Mavericks, la tempistica del recupero di Cooper Flagg rimane incerta
L’ala dei Dallas Mavericks Cooper Flagg sta ancora facendo i conti con una distorsione al mesopiede sinistro e venerdì ha saltato la sua sesta partita consecutiva a causa dell’infortunio. Secondo quanto riportato, il giocatore – prima scelta assoluta al Draft – dovrebbe restare fuori almeno per altre due gare. Anche coach Jason Kidd, interrogato sulla possibilità di rivederlo in campo martedì a Charlotte, è stato chiaro: «È improbabile che giochi». Dallas affronterà Oklahoma City domenica, poi partirà per una lunga trasferta di sei partite che inizierà proprio sul parquet degli Hornets.
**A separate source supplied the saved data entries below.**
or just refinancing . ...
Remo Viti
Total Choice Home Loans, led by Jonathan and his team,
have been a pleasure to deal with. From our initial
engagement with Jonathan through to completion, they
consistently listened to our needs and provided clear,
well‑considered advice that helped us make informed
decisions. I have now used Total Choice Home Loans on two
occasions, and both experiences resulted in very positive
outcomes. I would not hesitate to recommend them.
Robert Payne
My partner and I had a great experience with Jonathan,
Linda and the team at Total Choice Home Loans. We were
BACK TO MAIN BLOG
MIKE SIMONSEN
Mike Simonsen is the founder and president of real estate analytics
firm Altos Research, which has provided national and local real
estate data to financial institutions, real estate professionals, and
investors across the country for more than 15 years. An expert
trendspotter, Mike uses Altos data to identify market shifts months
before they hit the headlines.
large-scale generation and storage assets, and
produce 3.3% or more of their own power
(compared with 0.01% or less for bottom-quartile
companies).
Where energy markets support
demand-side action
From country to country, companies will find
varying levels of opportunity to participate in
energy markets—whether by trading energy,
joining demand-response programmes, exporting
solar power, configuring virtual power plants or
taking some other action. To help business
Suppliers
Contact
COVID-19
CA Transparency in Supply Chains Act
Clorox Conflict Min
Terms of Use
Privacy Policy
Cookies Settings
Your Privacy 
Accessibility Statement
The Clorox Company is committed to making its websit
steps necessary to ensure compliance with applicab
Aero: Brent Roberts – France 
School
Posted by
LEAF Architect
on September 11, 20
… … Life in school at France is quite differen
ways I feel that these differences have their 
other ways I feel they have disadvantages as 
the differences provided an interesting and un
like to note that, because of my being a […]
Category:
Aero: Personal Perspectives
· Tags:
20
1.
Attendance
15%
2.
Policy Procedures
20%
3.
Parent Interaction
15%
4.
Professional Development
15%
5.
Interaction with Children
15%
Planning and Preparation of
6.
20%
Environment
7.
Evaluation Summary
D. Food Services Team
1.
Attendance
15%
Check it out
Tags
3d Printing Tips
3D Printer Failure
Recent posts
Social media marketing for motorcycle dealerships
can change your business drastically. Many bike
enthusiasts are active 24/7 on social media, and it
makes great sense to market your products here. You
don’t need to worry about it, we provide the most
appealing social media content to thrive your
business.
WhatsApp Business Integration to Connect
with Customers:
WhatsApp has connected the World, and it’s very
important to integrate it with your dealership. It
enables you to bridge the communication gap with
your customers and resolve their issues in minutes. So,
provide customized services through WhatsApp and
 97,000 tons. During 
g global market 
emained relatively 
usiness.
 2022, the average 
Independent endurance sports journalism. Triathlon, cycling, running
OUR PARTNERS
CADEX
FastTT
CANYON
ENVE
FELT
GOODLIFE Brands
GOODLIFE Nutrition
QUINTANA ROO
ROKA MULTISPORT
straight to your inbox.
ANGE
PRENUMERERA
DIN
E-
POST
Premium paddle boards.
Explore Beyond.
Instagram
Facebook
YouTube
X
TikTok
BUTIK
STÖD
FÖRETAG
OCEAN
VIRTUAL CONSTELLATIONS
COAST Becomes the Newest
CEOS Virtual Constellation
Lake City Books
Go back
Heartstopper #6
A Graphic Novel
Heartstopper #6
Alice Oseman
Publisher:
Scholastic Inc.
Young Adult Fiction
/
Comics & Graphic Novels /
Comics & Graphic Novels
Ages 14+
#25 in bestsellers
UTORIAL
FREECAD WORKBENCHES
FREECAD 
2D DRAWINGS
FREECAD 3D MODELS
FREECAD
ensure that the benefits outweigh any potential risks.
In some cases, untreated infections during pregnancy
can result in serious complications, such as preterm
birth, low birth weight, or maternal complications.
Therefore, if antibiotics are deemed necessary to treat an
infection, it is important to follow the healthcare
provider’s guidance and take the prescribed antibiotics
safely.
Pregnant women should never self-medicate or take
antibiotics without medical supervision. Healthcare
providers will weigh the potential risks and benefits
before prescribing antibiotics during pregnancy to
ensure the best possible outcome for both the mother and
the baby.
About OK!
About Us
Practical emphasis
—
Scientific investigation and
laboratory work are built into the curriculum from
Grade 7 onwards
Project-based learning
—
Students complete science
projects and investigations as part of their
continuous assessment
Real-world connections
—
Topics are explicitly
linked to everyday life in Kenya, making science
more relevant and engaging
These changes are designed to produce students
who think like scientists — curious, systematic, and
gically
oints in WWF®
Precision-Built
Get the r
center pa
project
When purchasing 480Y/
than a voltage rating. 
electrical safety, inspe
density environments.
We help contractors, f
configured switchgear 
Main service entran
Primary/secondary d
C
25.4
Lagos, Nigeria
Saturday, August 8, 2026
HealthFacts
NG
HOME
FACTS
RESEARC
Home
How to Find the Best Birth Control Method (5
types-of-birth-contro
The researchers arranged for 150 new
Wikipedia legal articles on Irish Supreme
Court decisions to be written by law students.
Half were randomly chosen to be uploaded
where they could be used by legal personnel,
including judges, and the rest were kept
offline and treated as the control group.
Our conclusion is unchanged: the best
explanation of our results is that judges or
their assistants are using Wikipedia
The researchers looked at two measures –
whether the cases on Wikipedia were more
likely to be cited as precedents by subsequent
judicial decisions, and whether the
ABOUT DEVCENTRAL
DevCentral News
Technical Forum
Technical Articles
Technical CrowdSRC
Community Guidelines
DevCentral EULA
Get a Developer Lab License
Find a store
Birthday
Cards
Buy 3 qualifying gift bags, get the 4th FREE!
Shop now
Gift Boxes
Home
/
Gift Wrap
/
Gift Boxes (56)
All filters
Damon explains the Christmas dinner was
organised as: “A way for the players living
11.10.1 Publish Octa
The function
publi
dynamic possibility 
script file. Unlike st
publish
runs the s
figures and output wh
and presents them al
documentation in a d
Una corsa Rookie of the Year che passa da Charlotte. Il principale rivale di Flagg nella corsa al premio di Rookie of the Year è proprio un giocatore degli Hornets, Kon Knueppel, suo ex compagno e coinquilino ai tempi di Duke.
Tempi di recupero più lunghi del previsto. I Mavericks inizialmente pensavano di riaverlo subito dopo l’All-Star Break, ma Flagg non è più sceso in campo dal 10 febbraio, giorno in cui si è procurato l’infortunio poi confermato dalla risonanza magnetica. In giro per la Lega circola anche l’ipotesi che Dallas possa decidere di fermarlo per il resto della stagione, sia per tutelarne la salute a lungo termine sia per migliorare la posizione al Draft. La franchigia, però, non ha commentato queste voci e Kidd non ha lasciato intendere che una scelta del genere sia sul tavolo. Le sue cifre da rookie In 49 partite, con una media di 34.1 minuti, Flagg sta viaggiando a: 20.4 punti 6.6 rimbalzi 4.1 assist 1.2 recuperi 48.2% dal campo 30.2% da tre 80.4% ai liberi Un impatto notevole, che rende ancora più pesante la sua assenza.